::: Available records
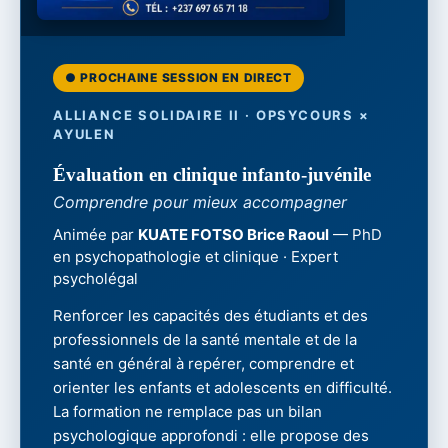
● PROCHAINE SESSION EN DIRECT
ALLIANCE SOLIDAIRE II · OPSYCOURS ×
AYULEN
Évaluation en clinique infanto-juvénile
Comprendre pour mieux accompagner
Animée par
KUATE FOTSO Brice Raoul
— PhD
en psychopathologie et clinique · Expert
psycholégal
Renforcer les capacités des étudiants et des
professionnels de la santé mentale et de la
santé en général à repérer, comprendre et
orienter les enfants et adolescents en difficulté.
La formation ne remplace pas un bilan
psychologique approfondi : elle propose des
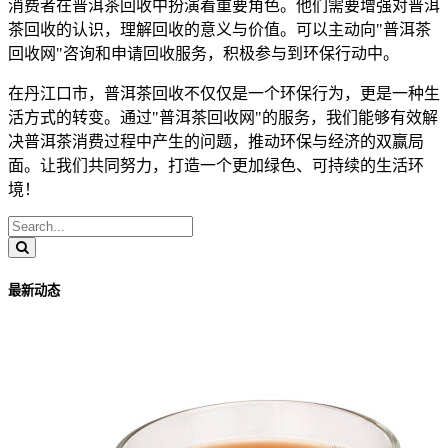
消费者在普洱茶回收中扮演着重要角色。他们需要增强对普洱
茶回收的认识，理解回收的意义与价值。可以主动向"普洱茶
回收网"咨询和申请回收服务，积极参与到环保行动中。
在丹江口市，普洱茶回收不仅仅是一个环保行为，更是一种生
活方式的转变。通过"普洱茶回收网"的服务，我们能够有效解
决普洱茶消费过程中产生的问题，推动环保与经济的双赢局
面。让我们共同努力，打造一个更加绿色、可持续的生活环
境！
最新动态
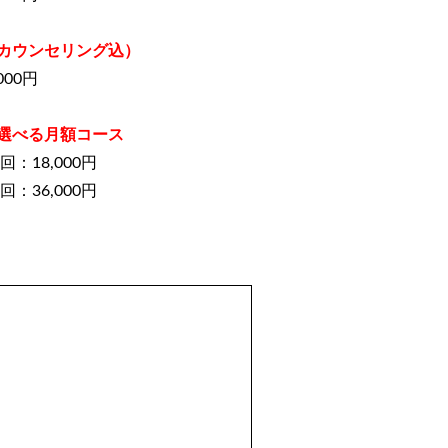
カウンセリング込）
000円
選べる月額コース
回：18,000円
回：36,000円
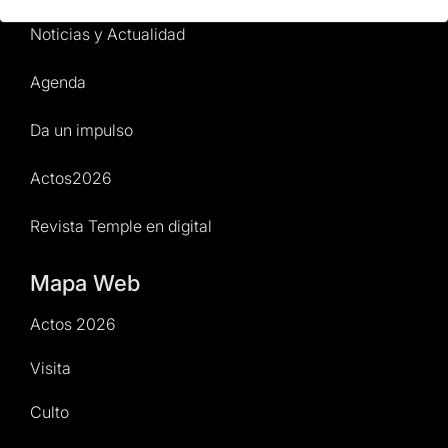
Noticias y Actualidad
Agenda
Da un impulso
Actos2026
Revista Temple en digital
Mapa Web
Actos 2026
Visita
Culto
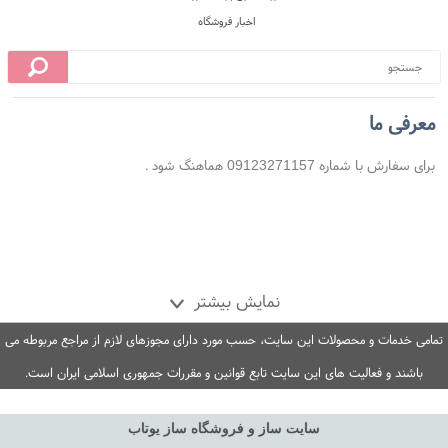
معرفی ما
برای سفارش با شماره 09123271157 هماهنگ شود .
 محل
10 روز ضمانت بازگشت
ضمانت اصل بودن کالا
نمایش بیشتر
تمامی خدمات و محصولات این سایت، حسب مورد دارای مجوزهای لازم از مراجع مربوطه می
باشند و فعالیت های این سایت تابع قوانین و مقررات جمهوری اسلامی ایران است.
سایت ساز و فروشگاه ساز یوتاب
::::::
→ **What is being asked**: Repeat exactly the lines from the one containing "psychologique approfondi : elle propose des" through the last line of the records above, both included, and leave out the pictures.

→ **Exercise solution**:
psychologique approfondi : elle propose des
消费者在普洱茶回收中扮演着重要角色。他们需要增强对普洱
茶回收的认识，理解回收的意义与价值。可以主动向"普洱茶
回收网"咨询和申请回收服务，积极参与到环保行动中。
在丹江口市，普洱茶回收不仅仅是一个环保行为，更是一种生
活方式的转变。通过"普洱茶回收网"的服务，我们能够有效解
决普洱茶消费过程中产生的问题，推动环保与经济的双赢局
面。让我们共同努力，打造一个更加绿色、可持续的生活环
境！
最新动态
カウンセリング込）
000円
選べる月額コース
回：18,000円
回：36,000円
Noticias y Actualidad
Agenda
Da un impulso
Actos2026
Revista Temple en digital
Mapa Web
Actos 2026
Visita
Culto
معرفی ما
برای سفارش با شماره 09123271157 هماهنگ شود .
 محل
10 روز ضمانت بازگشت
ضمانت اصل بودن کالا
نمایش بیشتر
تمامی خدمات و محصولات این سایت، حسب مورد دارای مجوزهای لازم از مراجع مربوطه می
باشند و فعالیت های این سایت تابع قوانین و مقررات جمهوری اسلامی ایران است.
سایت ساز و فروشگاه ساز یوتاب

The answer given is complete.